Our analysis revealed that a low DLCO predicts all-cause hospital admissions in patients with reduced LVEF or isolated diastolic dysfunction. There was a nearly threefold increase in mean hospitalisations in those with a reduced DLCO. The severity of the impairment seen on DLCO testing also appeared to affect the risk of hospitalisation. It is interesting to note that no significant relationship with all-cause hospital admissions was found when using FEV1. Thus, impairment in gas exchange efficiency seems more relevant than the severity of airflow limitation in predicting this negative outcome in these patients.

Low DLCO could reflect worse pulmonary perfusion secondary to impaired cardiac output and endothelial dysfunction in the lung capillaries [3, 4]. Repeated episodes of pulmonary oedema, increased interstitial fluid and alveolar–capillary membrane thickening might play a role. Increased ventilation–perfusion mismatch is an important determinant of a low DLCO. The association of poor pulmonary perfusion with ventilation distribution abnormalities could have also influenced our results [11-14]. Regardless of the underlying mechanisms, these abnormalities are expected to worsen as the extracardiac manifestations of impaired ventricular function become more relevant. A reduced DLCO may reflect the potentiating effects of negative cardiopulmonary interactions on chronic breathlessness, thereby increasing the likelihood of the patient being admitted to hospital [15].

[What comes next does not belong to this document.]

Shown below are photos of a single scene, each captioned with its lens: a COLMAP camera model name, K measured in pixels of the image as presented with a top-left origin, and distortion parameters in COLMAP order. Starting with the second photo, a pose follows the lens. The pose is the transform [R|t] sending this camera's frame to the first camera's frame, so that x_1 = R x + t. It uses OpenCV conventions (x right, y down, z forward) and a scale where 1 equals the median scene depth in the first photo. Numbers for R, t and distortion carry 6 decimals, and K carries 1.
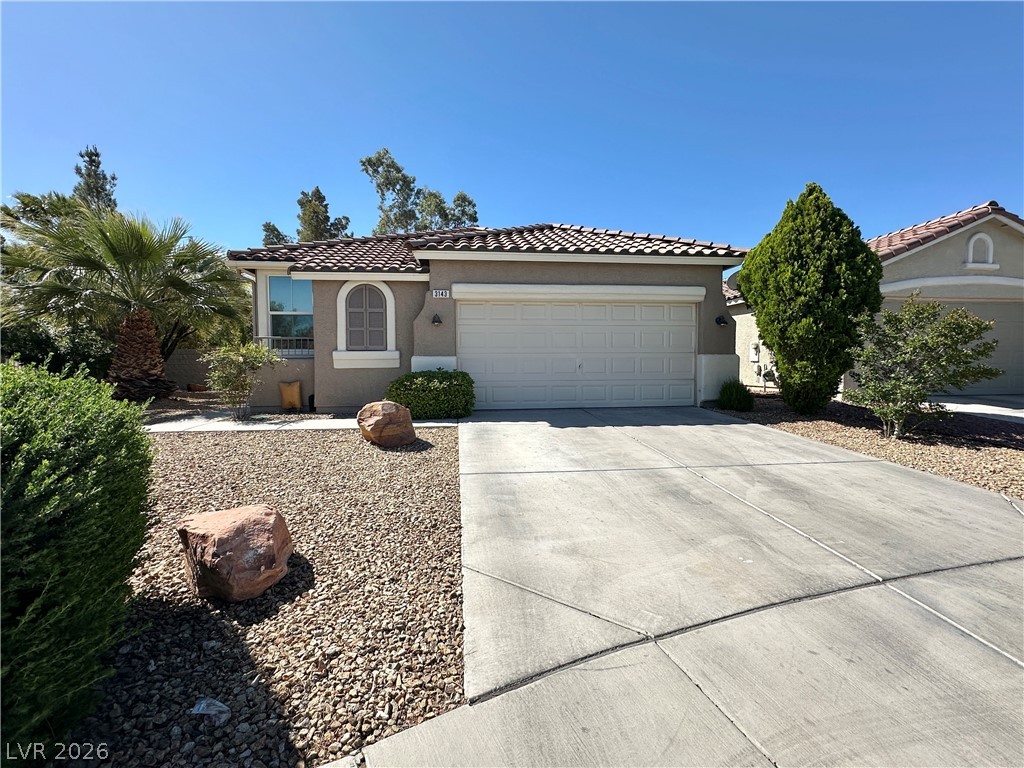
lens RADIAL K [[453.5, 0, 511.9], [0, 453.5, 386.3], [0, 0, 1]] dist [-0.004110, 0.000724]
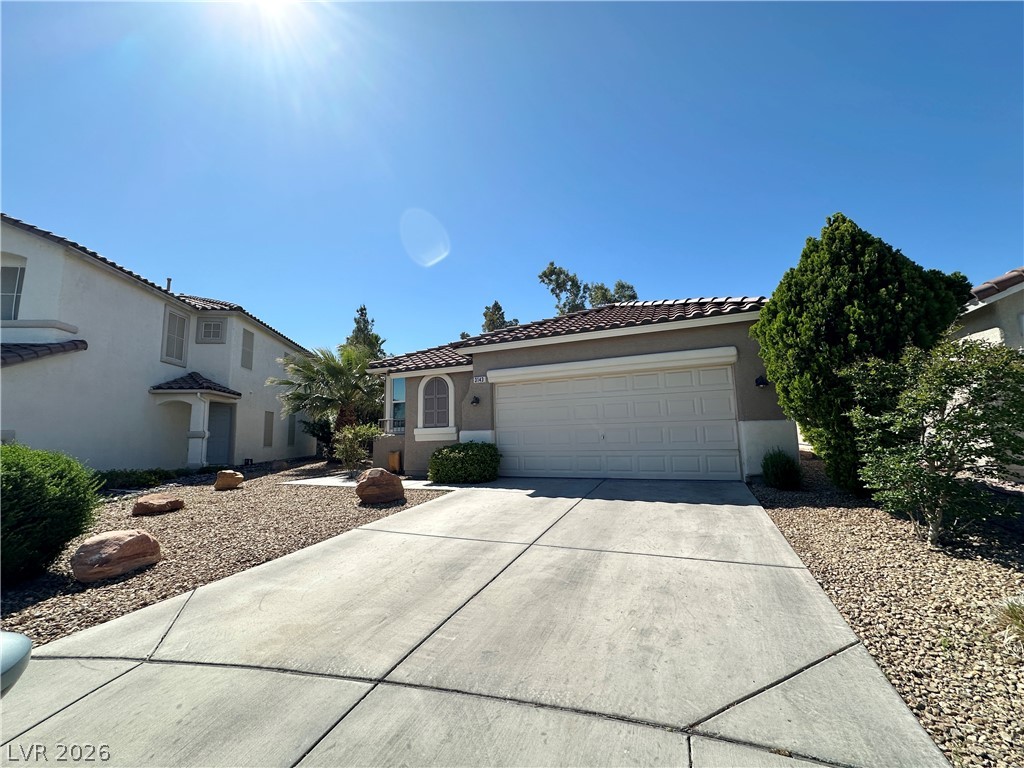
lens RADIAL K [[407.1, 0, 512.3], [0, 407.1, 380.6], [0, 0, 1]] dist [-0.000980, 0.000003]
pose [[0.863279, -0.083437, -0.497783, 0.462281], [-0.004314, 0.984986, -0.172582, -0.010196], [0.504709, 0.151134, 0.849957, 0.101558]]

What are the implications of our results? First and foremost, our data provide novel support to the notion that patients with impaired systolic and/or diastolic function and a reduced DLCO should be flagged as being at a higher risk of admission to the hospital. Secondly, they set the stage for prospective studies looking at changes in DLCO as the treatment of the underlying cardiac dysfunction is optimised. If so, it is conceivable that a higher DLCO over time could be associated with a lower risk of hospitalisation, particularly when there is a direct cause–effect relationship between ventricular function and a low DLCO. Thirdly, the advent of reliable point-of-care DLCO measurement systems raises the perspective that easily accessible results could play an unexplored role in the longitudinal follow-up of these patients. Finally, the added value of the diffusion coefficient (KCO=DLCO/alveolar volume) in those with preserved DLCO also merits investigation since a low KCO but normal DLCO indicates impaired gas exchange efficiency, which might be related to abnormal pulmonary perfusion due to cardiovascular disease [15].

Our analysis does have some inherent limitations given that it is a retrospective review from objective testing results. Despite the fact that a reduced DLCO remained a strong predictor of hospitalisations even when removing subjects with airflow limitation or a FEV1 <80% predicted, we cannot rule out that a low DLCO may have been negatively influenced by other concomitant pathologies, including pulmonary disease. The relatively small number of events also precluded further investigating the potential effects of worsening ventricular function on our main outcome. The confounding effects of anaemia should also be considered as well as the deleterious effects of recent smoking.

In conclusion, DLCO measurements provide meaningful clinical information to help predict hospital admissions in patients with CHF. As pulmonary function testing is frequently available in these patients, our data indicate that those with a reduced DLCO should be monitored more closely in an attempt to reduce the burden of repeated hospital admissions.